▶ _Activity_
From the line containing "849 379 1.54" through the last line of the data, return those lines exactly as written and nothing more.

Collected data:
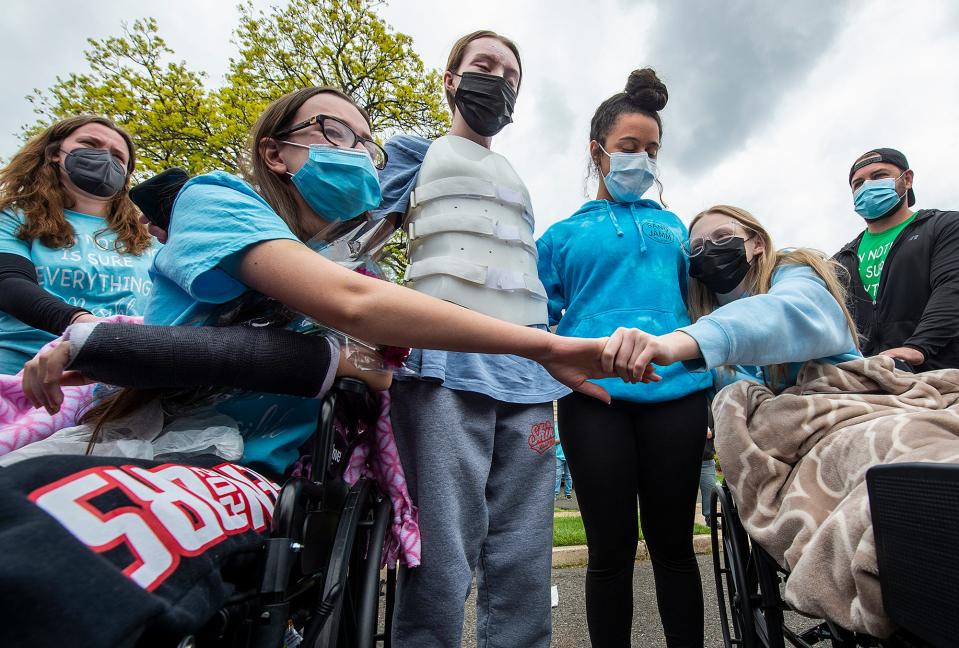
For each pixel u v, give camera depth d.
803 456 1.43
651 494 1.68
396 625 1.29
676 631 1.62
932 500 0.83
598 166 2.06
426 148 1.75
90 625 0.40
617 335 1.19
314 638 0.83
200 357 0.81
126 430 0.87
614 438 1.67
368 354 1.08
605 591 1.63
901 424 1.20
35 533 0.41
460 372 1.41
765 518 1.40
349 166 1.10
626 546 1.65
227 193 0.94
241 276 0.88
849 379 1.54
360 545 1.15
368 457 1.26
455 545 1.28
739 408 1.58
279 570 0.68
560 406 1.80
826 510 1.26
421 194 1.53
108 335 0.77
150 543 0.51
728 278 1.81
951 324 2.27
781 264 1.82
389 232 1.26
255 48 10.20
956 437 1.15
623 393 1.66
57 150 1.77
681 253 1.92
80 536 0.45
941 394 1.44
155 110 9.45
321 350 0.91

▶ _Solution_
849 379 1.54
360 545 1.15
368 457 1.26
455 545 1.28
739 408 1.58
279 570 0.68
560 406 1.80
826 510 1.26
421 194 1.53
108 335 0.77
150 543 0.51
728 278 1.81
951 324 2.27
781 264 1.82
389 232 1.26
255 48 10.20
956 437 1.15
623 393 1.66
57 150 1.77
681 253 1.92
80 536 0.45
941 394 1.44
155 110 9.45
321 350 0.91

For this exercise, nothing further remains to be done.